Lo diré sin circunloquios: la sentencia sobre el Estatut catalán me parece una chapuza, un amaño para contentar a todos, un fallo jurídico que es eso: un fallo, pero en el sentido de fracaso de la Justicia, porque una sentencia que todos, tirios y troyanos, interpretan como triunfo propio resulta, simplemente, que no sirve para nada. Que, en este contexto, nada menos que el president de la Generalitat catalana convoque una manifestación contra una decisión judicial que parece ser el parto de los montes, aunque aún no la conozcamos en su integridad, me parece un dislate más.

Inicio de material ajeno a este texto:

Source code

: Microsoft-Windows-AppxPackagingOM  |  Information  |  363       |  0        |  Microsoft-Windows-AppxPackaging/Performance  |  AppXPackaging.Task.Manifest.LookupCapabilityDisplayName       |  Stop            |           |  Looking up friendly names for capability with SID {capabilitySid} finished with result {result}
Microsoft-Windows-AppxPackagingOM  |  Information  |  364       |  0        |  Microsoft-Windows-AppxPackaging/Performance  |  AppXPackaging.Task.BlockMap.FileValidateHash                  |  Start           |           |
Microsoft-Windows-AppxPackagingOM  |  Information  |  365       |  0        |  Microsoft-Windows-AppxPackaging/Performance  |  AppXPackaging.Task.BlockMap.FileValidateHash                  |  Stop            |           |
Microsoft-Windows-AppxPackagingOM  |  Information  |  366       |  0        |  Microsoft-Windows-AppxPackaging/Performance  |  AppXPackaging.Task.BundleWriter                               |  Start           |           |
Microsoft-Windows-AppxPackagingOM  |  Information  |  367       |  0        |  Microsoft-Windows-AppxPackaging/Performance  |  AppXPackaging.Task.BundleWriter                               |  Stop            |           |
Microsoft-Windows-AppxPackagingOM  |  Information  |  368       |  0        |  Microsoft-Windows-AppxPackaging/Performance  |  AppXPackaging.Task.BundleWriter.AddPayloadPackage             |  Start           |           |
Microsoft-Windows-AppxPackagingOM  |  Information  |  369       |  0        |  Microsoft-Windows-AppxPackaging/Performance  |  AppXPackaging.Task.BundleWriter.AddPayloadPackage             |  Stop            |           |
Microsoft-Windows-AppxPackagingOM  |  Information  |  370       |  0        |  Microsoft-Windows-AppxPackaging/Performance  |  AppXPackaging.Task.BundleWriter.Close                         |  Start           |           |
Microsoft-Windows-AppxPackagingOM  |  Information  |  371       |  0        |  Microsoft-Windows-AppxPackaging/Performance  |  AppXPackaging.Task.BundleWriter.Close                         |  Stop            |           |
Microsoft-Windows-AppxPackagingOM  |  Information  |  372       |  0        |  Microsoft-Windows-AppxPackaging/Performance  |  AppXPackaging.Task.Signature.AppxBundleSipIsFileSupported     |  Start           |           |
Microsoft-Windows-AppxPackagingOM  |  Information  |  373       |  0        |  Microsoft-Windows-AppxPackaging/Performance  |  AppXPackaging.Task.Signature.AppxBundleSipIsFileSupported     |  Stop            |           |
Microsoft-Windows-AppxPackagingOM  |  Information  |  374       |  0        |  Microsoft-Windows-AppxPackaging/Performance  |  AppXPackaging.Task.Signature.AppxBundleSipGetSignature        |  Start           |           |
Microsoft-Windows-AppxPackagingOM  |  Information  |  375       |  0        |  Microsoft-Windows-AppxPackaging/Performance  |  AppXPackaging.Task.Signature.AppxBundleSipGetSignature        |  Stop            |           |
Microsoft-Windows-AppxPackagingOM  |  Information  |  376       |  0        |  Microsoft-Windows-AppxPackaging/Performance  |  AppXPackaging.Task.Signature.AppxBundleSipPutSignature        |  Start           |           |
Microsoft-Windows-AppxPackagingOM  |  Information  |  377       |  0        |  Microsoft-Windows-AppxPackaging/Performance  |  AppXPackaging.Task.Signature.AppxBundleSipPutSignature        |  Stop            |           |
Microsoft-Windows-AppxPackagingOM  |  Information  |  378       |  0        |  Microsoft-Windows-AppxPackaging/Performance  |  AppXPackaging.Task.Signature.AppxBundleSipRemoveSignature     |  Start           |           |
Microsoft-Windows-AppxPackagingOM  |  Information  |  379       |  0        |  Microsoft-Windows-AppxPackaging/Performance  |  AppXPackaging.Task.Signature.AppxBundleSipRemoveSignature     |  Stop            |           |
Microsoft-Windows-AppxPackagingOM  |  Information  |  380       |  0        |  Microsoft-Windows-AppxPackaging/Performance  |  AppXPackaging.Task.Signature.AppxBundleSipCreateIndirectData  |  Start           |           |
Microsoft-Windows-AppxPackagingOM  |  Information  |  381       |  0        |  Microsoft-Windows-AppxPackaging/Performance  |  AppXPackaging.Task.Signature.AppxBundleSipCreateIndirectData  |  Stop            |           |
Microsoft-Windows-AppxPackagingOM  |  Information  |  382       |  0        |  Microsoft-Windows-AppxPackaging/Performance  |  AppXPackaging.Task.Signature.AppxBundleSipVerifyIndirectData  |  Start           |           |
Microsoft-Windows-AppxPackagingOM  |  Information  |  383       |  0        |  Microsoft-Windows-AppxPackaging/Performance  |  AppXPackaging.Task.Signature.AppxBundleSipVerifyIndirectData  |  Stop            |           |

El molt honorable José Montilla se coloca nuevamente a la cabeza de la manifestación... pensando en las elecciones, no en el bien del conjunto de este país llamado España y ni siquiera en el bien de la totalidad de los catalanes.

Todo ha sido un despropósito en este episodio que lleva durando cuatro años de auténtico sonrojo: recusaciones contra magistrados sin causa suficiente (tanto por parte del PSOE como del PP), una ley ad personam para que la presidenta del Constitucional, María Emilia Casas, pudiera mantenerse en el puesto una vez expirado su mandato; politización extrema de los debates, llegando a impedirse una sentencia para que no nublase una campaña electoral; magistrados que llevan en el sillón casi tres años más de lo que les corresponde... En suma, un monumento al fraude en los procedimientos democráticos, ensayados nada menos que contra el Tribunal Constitucional, máximo órgano de apelación e interpretación de nuestra ley fundamental.

Y, tras estos cuatro años deliberando sobre si el perfectamente prescindible Estatut, consecuencia de una maragallada engrandecida por Zapatero, se adaptaba o no a la Constitución, nos llega una sentencia que, con los mismos criterios, podría declarar ilegales los estatutos autonómicos valenciano o andaluz, lo que es ya la última insania. O la penúltima, porque luego vinieron las reacciones del Gobierno y del PP, adjudicándose cada uno de ellos la victoria por la sentencia-bodrio... que aún ni siquiera conocían en su literalidad o, mejor, la antepenúltima de las insanias, porque el president Montilla puso el remate, convocando, sin todavía conocer del todo siquiera el texto emanado del TC, a una manifestación de rebeldía contra una decisión del alto tribunal; una decisión que, por otra parte, todos saben que no va a tener efecto práctico alguno.

Y es, sin duda, lo mejor que podría pasar: que esta sentencia reciba su merecido teniendo, una vez que pase la relativa tempestad de las declaraciones y las contradeclaraciones, unas consecuencias nulas. Como si nada hubiera ocurrido, aunque hayan ocurrido tantas cosas que mejor olvidar. Y aunque haya que sacar algunas conclusiones de todo este affaire. Unas conclusiones que no me parecen, la verdad, ni agradables ni positivas: todo un síntoma de que podría haber carcoma en los pilares de la democracia.